The outlook by Australian investors’ on Australian shares continues to deteriorate since the beginning of 2014, with the typical investor expecting the share market to grow by just 3 per cent in the next 12 months (versus 7 per cent at the end of 2013). But this cooling outlook has not yet deterred planners from investing in growth assets, according to the latest findings in the Investment Trends September 2014 Adviser Product Needs and Marketing Needs Report.
Interestingly, the average planner invested only 15 per cent of new client flows into cash products over the last year; the lowest level seen since the end of 2010 and significantly below the 2012 highs of 31 per cent of new client flows.
Planners are also actively investing their clients’ excess cash holdings, with short-term cash held by planner clients collectively down from a high of $78 billion in 2012 to $47 billion in 2014.
“We’re currently going through an interesting period where the average investor’s capital gain expectations from domestic equity markets is deteriorating, but at the same time there are many more who are seeking growth in their portfolios, perhaps because of suppressed yields,” said Investment Trends senior analyst, Recep Peker.
“Planners are addressing this need by targeting growth through diversification, with an increased preference for simpler products and passive strategies.
“Planners’ usage of indexing/passive investing is now at the highest level observed since Investment Trends began measuring this in 2010.”
According to the results of the study, as a result of demand from investors, planners placed a third (33 per cent) of new client investments in international assets over the last year, up from lows of 26 per cent just two years ago.
Interest in multi-region funds have increased in popularity, with 70 per cent of planners intending to use these in the next 12 months, up from 62 per cent in 2013 and 49 per cent in 2012. This has led to a decrease in interest by planners in using single-region global investments, with only 28 per cent of planners saying they intend to use US specific funds in the next 12 months.
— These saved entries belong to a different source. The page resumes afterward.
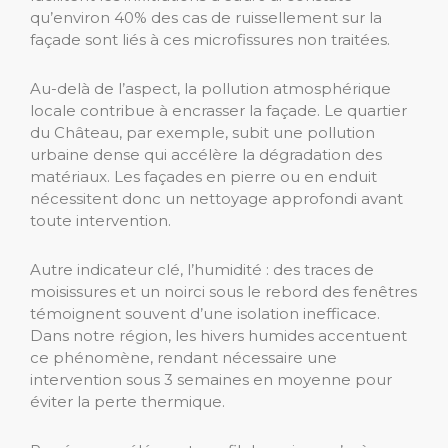
qu’environ 40% des cas de ruissellement sur la
façade sont liés à ces microfissures non traitées.
Au-delà de l’aspect, la pollution atmosphérique
locale contribue à encrasser la façade. Le quartier
du Château, par exemple, subit une pollution
urbaine dense qui accélère la dégradation des
matériaux. Les façades en pierre ou en enduit
nécessitent donc un nettoyage approfondi avant
toute intervention.
Autre indicateur clé, l’humidité : des traces de
moisissures et un noirci sous le rebord des fenêtres
témoignent souvent d’une isolation inefficace.
Dans notre région, les hivers humides accentuent
ce phénomène, rendant nécessaire une
intervention sous 3 semaines en moyenne pour
éviter la perte thermique.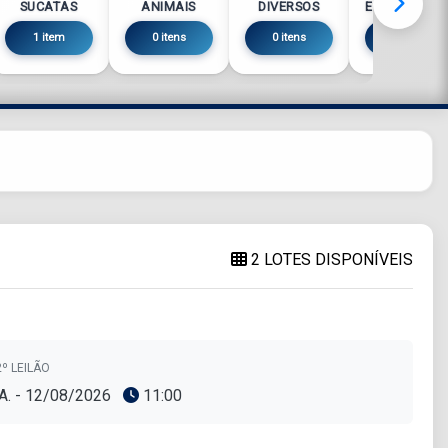
SUCATAS
ANIMAIS
DIVERSOS
ELETRÔNICO
1 item
0 itens
0 itens
0 itens
2 LOTES DISPONÍVEIS
º LEILÃO
A. - 12/08/2026
11:00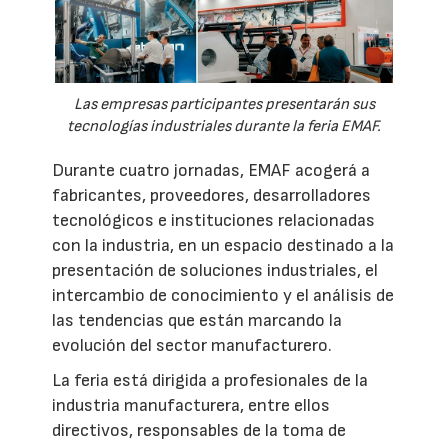
Las empresas participantes presentarán sus
tecnologías industriales durante la feria EMAF.
Durante cuatro jornadas, EMAF acogerá a
fabricantes, proveedores, desarrolladores
tecnológicos e instituciones relacionadas
con la industria, en un espacio destinado a la
presentación de soluciones industriales, el
intercambio de conocimiento y el análisis de
las tendencias que están marcando la
evolución del sector manufacturero.
La feria está dirigida a profesionales de la
industria manufacturera, entre ellos
directivos, responsables de la toma de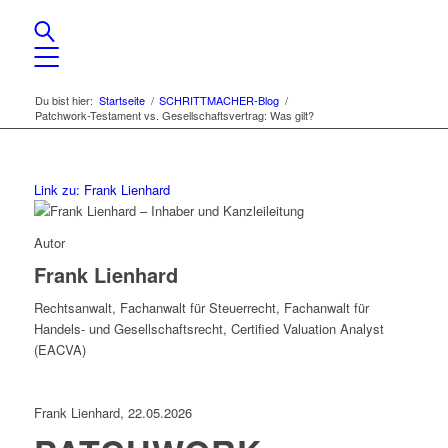
Du bist hier:
Startseite
/
SCHRITTMACHER-Blog
/
Patchwork-Testament vs. Gesellschaftsvertrag: Was gilt?
Link zu: Frank Lienhard
Autor
Frank Lienhard
Rechtsanwalt, Fachanwalt für Steuerrecht, Fachanwalt für
Handels- und Gesellschaftsrecht, Certified Valuation Analyst
(EACVA)
Frank Lienhard, 22.05.2026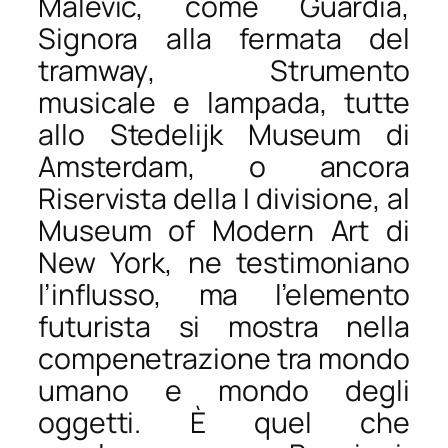
Malevič, come
Guardia
,
Signora alla fermata del
tramway
,
Strumento
musicale e lampada
, tutte
allo Stedelijk Museum di
Amsterdam, o ancora
Riservista della I divisione
, al
Museum of Modern Art di
New York, ne testimoniano
l’influsso, ma l’elemento
futurista si mostra nella
compenetrazione tra mondo
umano e mondo degli
oggetti. È quel che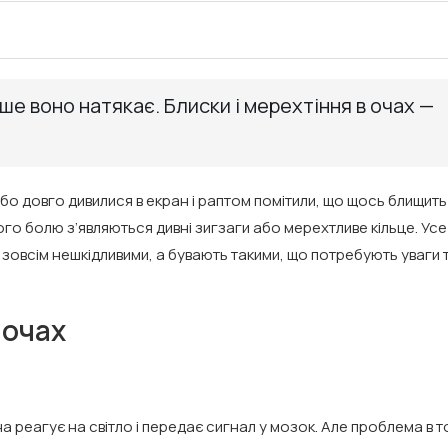
ше воно натякає. Блиски і мерехтіння в очах —
 Або довго дивилися в екран і раптом помітили, що щось блищить
го болю з’являються дивні зигзаги або мерехтливе кільце. Усе
зовсім нешкідливими, а бувають такими, що потребують уваги 
 очах
на реагує на світло і передає сигнал у мозок. Але проблема в т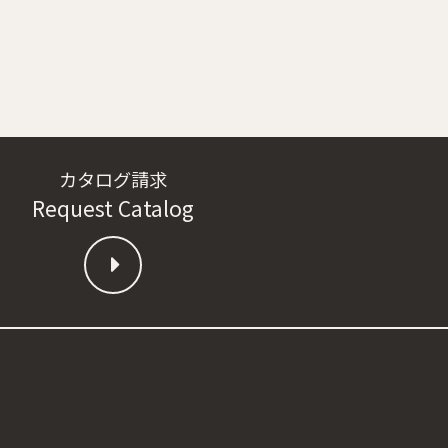
カタログ請求
Request Catalog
This is a drop from the six-year high of 40 per cent last year.
“The US is no longer as hot a destination as it used to be for financial planners,” said Peker. “Considering the significant gains achieved by the Dow over the past few years, it’s natural for some to feel it’s near a peak and seek to diversify their exposure.”
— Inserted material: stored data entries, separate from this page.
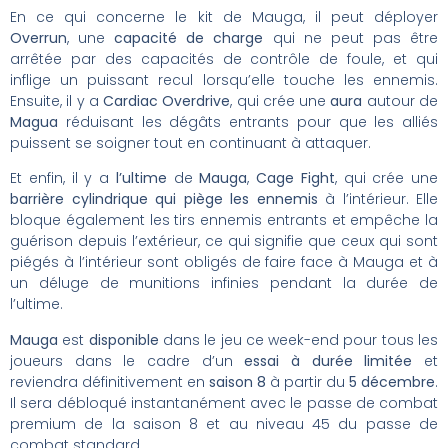
En ce qui concerne le kit de Mauga, il peut déployer
Overrun
, une
capacité de charge
qui ne peut pas être
arrêtée par des capacités de contrôle de foule, et qui
inflige un puissant recul lorsqu’elle touche les ennemis.
Ensuite, il y a
Cardiac Overdrive
, qui crée une
aura
autour de
Magua
réduisant les dégâts entrants pour que les alliés
puissent se soigner tout en continuant à attaquer.
Et enfin, il y a
l’ultime
de
Mauga
,
Cage Fight
, qui crée une
barrière cylindrique qui piège les ennemis
à l’intérieur. Elle
bloque également les tirs ennemis entrants et empêche la
guérison depuis l’extérieur, ce qui signifie que ceux qui sont
piégés à l’intérieur sont obligés de faire face à Mauga et à
un déluge de munitions infinies pendant la durée de
l’ultime.
Mauga
est
disponible
dans le jeu ce week-end pour tous les
joueurs dans le cadre d’un
essai à durée limitée
et
reviendra définitivement en
saison 8
à partir du
5 décembre
.
Il sera débloqué instantanément avec le passe de combat
premium de la saison 8 et au niveau 45 du passe de
combat standard.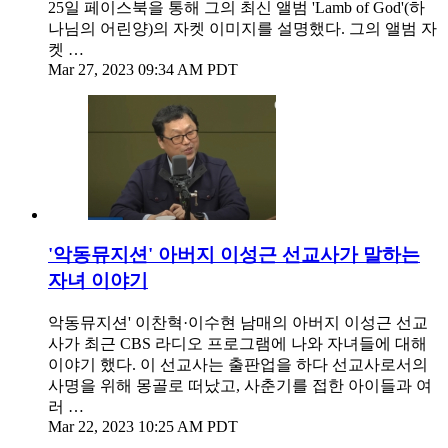
25일 페이스북을 통해 그의 최신 앨범 'Lamb of God'(하
나님의 어린양)의 자켓 이미지를 설명했다. 그의 앨범 자
켓 …
Mar 27, 2023 09:34 AM PDT
'악동뮤지션' 아버지 이성근 선교사가 말하는
자녀 이야기
악동뮤지션' 이찬혁·이수현 남매의 아버지 이성근 선교
사가 최근 CBS 라디오 프로그램에 나와 자녀들에 대해
이야기 했다. 이 선교사는 출판업을 하다 선교사로서의
사명을 위해 몽골로 떠났고, 사춘기를 접한 아이들과 여
러 …
Mar 22, 2023 10:25 AM PDT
Underpinning these findings was a growth in the demand for information by planners from their fund managers, with 74 per cent of planners saying they want more information than they are currently receiving, up from 58 per cent in 2012 and 39 per cent in 2013.
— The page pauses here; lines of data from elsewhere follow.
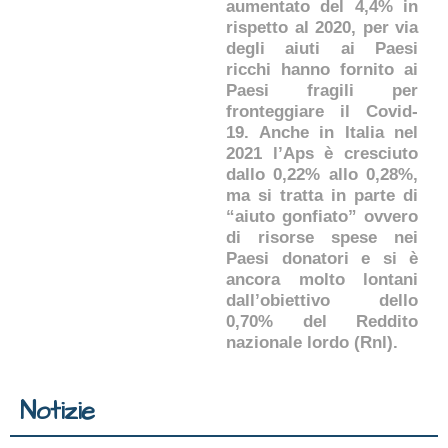
aumentato del 4,4% in
rispetto al 2020, per via
degli aiuti ai Paesi
ricchi hanno fornito ai
Paesi fragili per
fronteggiare il Covid-
19. Anche in Italia nel
2021 l’Aps è cresciuto
dallo 0,22% allo 0,28%,
ma si tratta in parte di
“aiuto gonfiato” ovvero
di risorse spese nei
Paesi donatori e si è
ancora molto lontani
dall’obiettivo dello
0,70% del Reddito
nazionale lordo (Rnl).
Notizie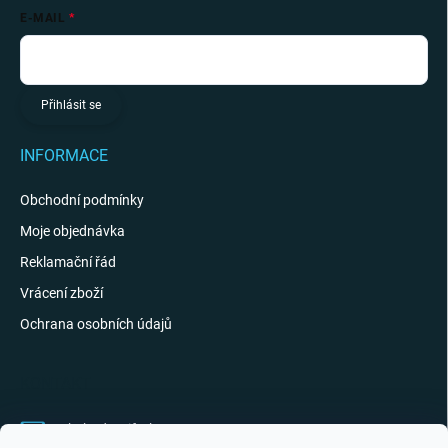
E-MAIL
Přihlásit se
INFORMACE
Obchodní podmínky
Moje objednávka
Reklamační řád
Vrácení zboží
Ochrana osobních údajů
KONTAKT
obchod
@
giftak.cz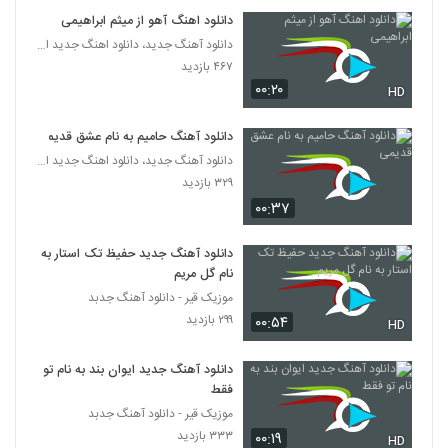
دانلود آهنگ جدید و زیبای علی شمس الهی با
دانلود اهنگ آهو از میثم ابراهیمی
نام حرفات شیرین
388
دانلود آهنگ جدید، دانلود اهنگ جدید ایرانی
۹۷۲ بازدید
۴۶۷ بازدید
۰۰:۲۰
دانلود آهنگ سر به راه از سامان جلیلی
HD
۱,۰۰۷ بازدید
389
دانلود آهنگ حامیم به نام عشق قدیمی
دانلود آهنگ جدید، دانلود اهنگ جدید ایرانی
دانلود آهنگ محمد معتمدی حالا که می روی
۳۲۹ بازدید
(Mohamad Motamedi Hala Ke
390
Miravi)
۰۰:۳۷
۱,۳۱۲ بازدید
موزیک زیبای قسم میخورد از محمدرضا عشریه
دانلود آهنگ جدید حفیظ تک استار به
۷۹۷ بازدید
نام گل مریم
391
موزیک قیر - دانلود آهنگ جدبد
۲۹۹ بازدید
۰۰:۵۴
HD
دانلود آهنگ ای عشق از فریدون آسرایی
۱,۲۶۰ بازدید
392
دانلود آهنگ جدید ایوان بند به نام تو
فقط
دانلود آهنگ دختر از عماد
موزیک قیر - دانلود آهنگ جدبد
۴,۹۹۲ بازدید
۳۳۳ بازدید
۰۰:۱۹
393
HD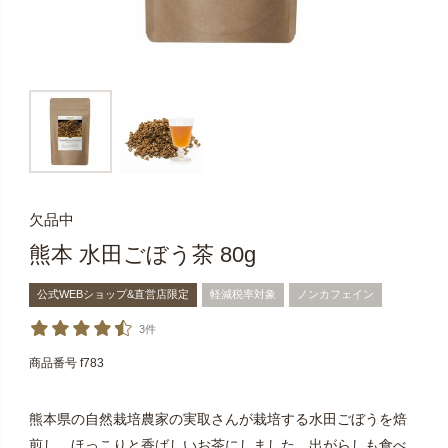
欠品中
熊本 水田ごぼう茶 80g
公式WEBショップ&直営店限定
軽減税率対象
ノンカフェイン
3件
商品番号
f783
熊本県の自然栽培農家の実取さんが栽培する水田ごぼうを焙
煎し、ほっこりと香ばしいお茶にしました。出がらしも食べ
“Planners want to make the most of the current increase in demand for financial advice from Australians, and one way of doing so is to have access to tools and collateral that helps them effectively get clients on board,” said Peker. “We’ve seen planners’ demand for information and educational material increase across the range of products they use, including from fund managers.”
The Investment Trends September 2014 Adviser Product and Marketing Needs Report is based on a survey of 768 financial planners in September 2014.